Jean Carlo: Through our struggle, we were also able to unmask a lot of things the country needs to know about. For example, Law 7 was a project that a small group with a corporate agenda for Puerto Rico wanted to implement.
It was taken to congress, and the congressmen didn't even read what they had signed. When the press went and asked them about the layoffs detailed in the bill, they responded by saying they didn't read it! The country is voting for people who are supposedly representing them, but in reality, they aren't. Our student movement knows what we are fighting for.
We were not going to wait until the government approved something in order for us to fight. We were fighting before any changes were implemented. As students, we educated ourselves around how the administration was attacking us by reading their proposals and documents. That is what the whole country should do--educate ourselves.
We can no longer trust politicians doing our bidding. We need to have a participatory democracy were everybody is informed. We also need to be organized in order to get what we want.
Marimer: When Law 7 was implemented, there was sentiment to organize an indefinite general strike. But in order to pursue such a course, there needed to be a level of previous organization that did not exist. The majority of trade unions don't go to the rank and file and organize their base. They don't foster debate about why we need to fight.
We realized that the call for a strike was not going to materialize, so we decided to take our own independent route with a student strike. But we always keep in mind the need to come back to that call to have a general strike. We hoped that through our student strike the rest of the country could see that a general strike is possible to organize. It is now our responsibility to maintain a relation with workers so they can organize when it comes to organizing a general strike.
THE CURRENT UPR strike ended up victory, but there are still some unresolved issues regarding tuition. Can you talk about that and other next steps?

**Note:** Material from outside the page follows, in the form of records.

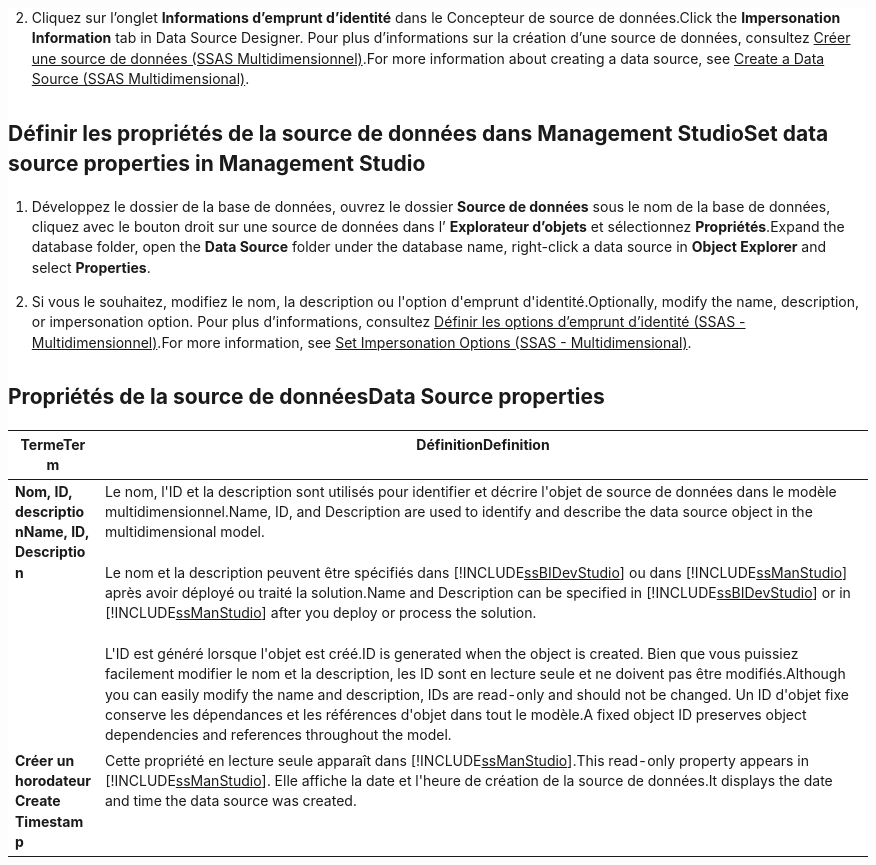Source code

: 2.  <span data-ttu-id="86aaa-107">Cliquez sur l’onglet **Informations d’emprunt d’identité** dans le Concepteur de source de données.</span><span class="sxs-lookup"><span data-stu-id="86aaa-107">Click the **Impersonation Information** tab in Data Source Designer.</span></span> <span data-ttu-id="86aaa-108">Pour plus d’informations sur la création d’une source de données, consultez [Créer une source de données &#40;SSAS Multidimensionnel&#41;](create-a-data-source-ssas-multidimensional.md).</span><span class="sxs-lookup"><span data-stu-id="86aaa-108">For more information about creating a data source, see [Create a Data Source &#40;SSAS Multidimensional&#41;](create-a-data-source-ssas-multidimensional.md).</span></span>  
  
## <a name="set-data-source-properties-in-management-studio"></a><span data-ttu-id="86aaa-109">Définir les propriétés de la source de données dans Management Studio</span><span class="sxs-lookup"><span data-stu-id="86aaa-109">Set data source properties in Management Studio</span></span>  
  
1.  <span data-ttu-id="86aaa-110">Développez le dossier de la base de données, ouvrez le dossier **Source de données** sous le nom de la base de données, cliquez avec le bouton droit sur une source de données dans l’ **Explorateur d’objets** et sélectionnez **Propriétés**.</span><span class="sxs-lookup"><span data-stu-id="86aaa-110">Expand the database folder, open the **Data Source** folder under the database name, right-click a data source in **Object Explorer** and select **Properties**.</span></span>  
  
2.  <span data-ttu-id="86aaa-111">Si vous le souhaitez, modifiez le nom, la description ou l'option d'emprunt d'identité.</span><span class="sxs-lookup"><span data-stu-id="86aaa-111">Optionally, modify the name, description, or impersonation option.</span></span> <span data-ttu-id="86aaa-112">Pour plus d’informations, consultez [Définir les options d’emprunt d’identité &#40;SSAS - Multidimensionnel&#41;](set-impersonation-options-ssas-multidimensional.md).</span><span class="sxs-lookup"><span data-stu-id="86aaa-112">For more information, see [Set Impersonation Options &#40;SSAS - Multidimensional&#41;](set-impersonation-options-ssas-multidimensional.md).</span></span>  
  
## <a name="data-source-properties"></a><span data-ttu-id="86aaa-113">Propriétés de la source de données</span><span class="sxs-lookup"><span data-stu-id="86aaa-113">Data Source properties</span></span>  
  
|<span data-ttu-id="86aaa-114">Terme</span><span class="sxs-lookup"><span data-stu-id="86aaa-114">Term</span></span>|<span data-ttu-id="86aaa-115">Définition</span><span class="sxs-lookup"><span data-stu-id="86aaa-115">Definition</span></span>|  
|----------|----------------|  
|<span data-ttu-id="86aaa-116">**Nom, ID, description**</span><span class="sxs-lookup"><span data-stu-id="86aaa-116">**Name, ID, Description**</span></span>|<span data-ttu-id="86aaa-117">Le nom, l'ID et la description sont utilisés pour identifier et décrire l'objet de source de données dans le modèle multidimensionnel.</span><span class="sxs-lookup"><span data-stu-id="86aaa-117">Name, ID, and Description are used to identify and describe the data source object in the multidimensional model.</span></span><br /><br /> <span data-ttu-id="86aaa-118">Le nom et la description peuvent être spécifiés dans [!INCLUDE[ssBIDevStudio](../../includes/ssbidevstudio-md.md)] ou dans [!INCLUDE[ssManStudio](../../includes/ssmanstudio-md.md)] après avoir déployé ou traité la solution.</span><span class="sxs-lookup"><span data-stu-id="86aaa-118">Name and Description can be specified in [!INCLUDE[ssBIDevStudio](../../includes/ssbidevstudio-md.md)] or in [!INCLUDE[ssManStudio](../../includes/ssmanstudio-md.md)] after you deploy or process the solution.</span></span><br /><br /> <span data-ttu-id="86aaa-119">L'ID est généré lorsque l'objet est créé.</span><span class="sxs-lookup"><span data-stu-id="86aaa-119">ID is generated when the object is created.</span></span> <span data-ttu-id="86aaa-120">Bien que vous puissiez facilement modifier le nom et la description, les ID sont en lecture seule et ne doivent pas être modifiés.</span><span class="sxs-lookup"><span data-stu-id="86aaa-120">Although you can easily modify the name and description, IDs are read-only and should not be changed.</span></span> <span data-ttu-id="86aaa-121">Un ID d'objet fixe conserve les dépendances et les références d'objet dans tout le modèle.</span><span class="sxs-lookup"><span data-stu-id="86aaa-121">A fixed object ID preserves object dependencies and references throughout the model.</span></span>|  
|<span data-ttu-id="86aaa-122">**Créer un horodateur**</span><span class="sxs-lookup"><span data-stu-id="86aaa-122">**Create Timestamp**</span></span>|<span data-ttu-id="86aaa-123">Cette propriété en lecture seule apparaît dans [!INCLUDE[ssManStudio](../../includes/ssmanstudio-md.md)].</span><span class="sxs-lookup"><span data-stu-id="86aaa-123">This read-only property appears in [!INCLUDE[ssManStudio](../../includes/ssmanstudio-md.md)].</span></span> <span data-ttu-id="86aaa-124">Elle affiche la date et l'heure de création de la source de données.</span><span class="sxs-lookup"><span data-stu-id="86aaa-124">It displays the date and time the data source was created.</span></span>|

Marimer: When we finalized negotiations, UPR agreed not to impose the special tuition fee in August. Now, they want to try to impose it in January 2010. So we won the first round, but now we have to continue organizing for next semester and fight against the imposition, either through another strike, negotiations or whatever other means.

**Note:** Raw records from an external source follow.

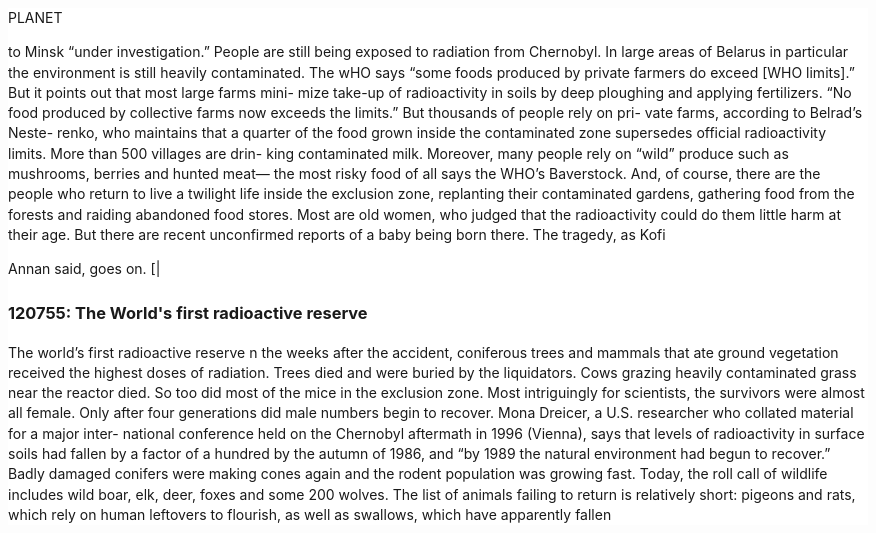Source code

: PLANET 
  
to Minsk “under investigation.” 
People are still being exposed to 
radiation from Chernobyl. In large areas 
of Belarus in particular the environment 
is still heavily contaminated. The wHO 
says “some foods produced by private 
farmers do exceed [WHO limits].” But it 
points out that most large farms mini- 
mize take-up of radioactivity in soils by 
deep ploughing and applying fertilizers. 
“No food produced by collective farms 
now exceeds the limits.” 
But thousands of people rely on pri- 
vate farms, according to Belrad’s Neste- 
renko, who maintains that a quarter of 
the food grown inside the contaminated 
zone supersedes official radioactivity 
limits. More than 500 villages are drin- 
king contaminated milk. Moreover, many 
people rely on “wild” produce such as 
mushrooms, berries and hunted meat— 
the most risky food of all says the WHO’s 
Baverstock. 
And, of course, there are the people 
who return to live a twilight life inside 
the exclusion zone, replanting their 
contaminated gardens, gathering food 
from the forests and raiding abandoned 
food stores. Most are old women, who 
judged that the radioactivity could do 
them little harm at their age. But there are 
recent unconfirmed reports of a baby 
being born there. The tragedy, as Kofi 
    
     
Annan said, goes on. [| 
  


### 120755: The World's first radioactive reserve

The world’s first radioactive reserve 
n the weeks after the accident, coniferous trees and mammals that ate 
ground vegetation received the highest doses of radiation. Trees died and 
were buried by the liquidators. Cows grazing heavily contaminated grass 
near the reactor died. So too did most of the mice in the exclusion zone. 
Most intriguingly for scientists, the survivors were almost all female. Only 
after four generations did male numbers begin to recover. 
Mona Dreicer, a U.S. researcher who collated material for a major inter- 
national conference held on the Chernobyl aftermath in 1996 (Vienna), 
says that levels of radioactivity in surface soils had fallen by a factor of 
a hundred by the autumn of 1986, and “by 1989 the natural environment 
had begun to recover.” Badly 
damaged conifers were making 
cones again and the rodent 
population was growing fast. 
Today, the roll call of wildlife 
includes wild boar, elk, deer, 
foxes and some 200 wolves. The 
list of animals failing to return is 
relatively short: pigeons and rats, 
which rely on human leftovers to 
flourish, as well as swallows, 
which have apparently fallen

Jean Carlo: We need to emphasize that the structures that we built for organizing were not solely for the strike. We need a permanent student organizing body where students have the opportunity to organize joint events from the bottom up. It's crucial for students to understand the need for a a bottom-up democracy.

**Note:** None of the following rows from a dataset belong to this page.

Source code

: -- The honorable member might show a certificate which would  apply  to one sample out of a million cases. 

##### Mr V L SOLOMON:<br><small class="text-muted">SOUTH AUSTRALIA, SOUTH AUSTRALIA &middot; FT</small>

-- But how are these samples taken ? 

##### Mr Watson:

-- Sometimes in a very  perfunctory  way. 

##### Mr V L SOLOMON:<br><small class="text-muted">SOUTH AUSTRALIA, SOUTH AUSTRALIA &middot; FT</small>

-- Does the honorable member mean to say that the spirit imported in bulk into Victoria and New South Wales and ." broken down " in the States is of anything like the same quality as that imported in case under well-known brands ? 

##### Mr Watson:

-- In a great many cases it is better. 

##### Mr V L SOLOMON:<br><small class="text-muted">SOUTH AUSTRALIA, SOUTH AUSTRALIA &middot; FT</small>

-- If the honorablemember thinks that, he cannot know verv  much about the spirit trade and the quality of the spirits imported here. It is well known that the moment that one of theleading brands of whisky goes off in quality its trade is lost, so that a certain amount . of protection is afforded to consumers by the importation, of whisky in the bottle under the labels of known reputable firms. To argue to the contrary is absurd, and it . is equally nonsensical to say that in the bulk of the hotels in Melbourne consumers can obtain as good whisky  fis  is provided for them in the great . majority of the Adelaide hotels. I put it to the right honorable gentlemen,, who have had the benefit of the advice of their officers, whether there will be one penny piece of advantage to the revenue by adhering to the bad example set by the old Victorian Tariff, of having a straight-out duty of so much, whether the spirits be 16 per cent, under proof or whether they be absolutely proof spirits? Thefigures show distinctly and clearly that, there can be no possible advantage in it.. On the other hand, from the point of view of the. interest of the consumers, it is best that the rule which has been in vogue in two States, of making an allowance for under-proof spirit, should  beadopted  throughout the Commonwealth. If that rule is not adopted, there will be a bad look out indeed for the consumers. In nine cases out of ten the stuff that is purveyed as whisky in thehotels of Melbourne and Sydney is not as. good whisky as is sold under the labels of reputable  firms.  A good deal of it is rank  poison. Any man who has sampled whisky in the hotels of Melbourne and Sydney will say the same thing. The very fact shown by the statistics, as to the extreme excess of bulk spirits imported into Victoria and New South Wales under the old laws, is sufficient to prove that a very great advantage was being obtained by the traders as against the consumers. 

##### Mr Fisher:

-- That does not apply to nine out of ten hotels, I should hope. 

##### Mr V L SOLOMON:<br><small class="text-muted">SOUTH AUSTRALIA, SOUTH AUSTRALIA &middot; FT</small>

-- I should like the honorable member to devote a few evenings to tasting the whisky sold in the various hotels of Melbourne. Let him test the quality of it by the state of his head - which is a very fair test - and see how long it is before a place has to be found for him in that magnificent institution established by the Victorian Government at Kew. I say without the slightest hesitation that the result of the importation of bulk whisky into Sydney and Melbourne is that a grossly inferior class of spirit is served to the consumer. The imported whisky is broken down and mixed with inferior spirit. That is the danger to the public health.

Another goal is to organize a general strike that will elevate the spirit of struggle and push back against the government and employer's attack against us. That is the goal, but we need to have contact with the labor movement, specifically the rank and file.
Many workers want to fight back, but didn't do it because of their existing organizing methods. There should always be some fightback or action because that is where you learn concrete lessons and develop really fast. Our strike developed out of the 2005 strike, and many leaders of this strike developed out of that process.
We need to spread our organizing method and lessons to other areas--communities and neighborhoods, environmental struggles and unions--unify all these struggle to fight back against government policies that favor the rich.
Marimer: Some people are kicking around an idea for a national congress where we can discuss issues that don't necessarily relate directly to our demands and where the groups Jean Carlo mentioned could join in. We want to create a national student union where the student body operates as a political force that has decision-making power and to get this union recognized by the government and the rest of the country.
Through this, and without forgetting about our own demands, we can work with other forces. We also need to maintain the work at the base through the CONARU and through the department committees--week in, week out, locally, regionally, nationally. We have huge tasks in front of us, but I think that this strike will contribute to this in some way.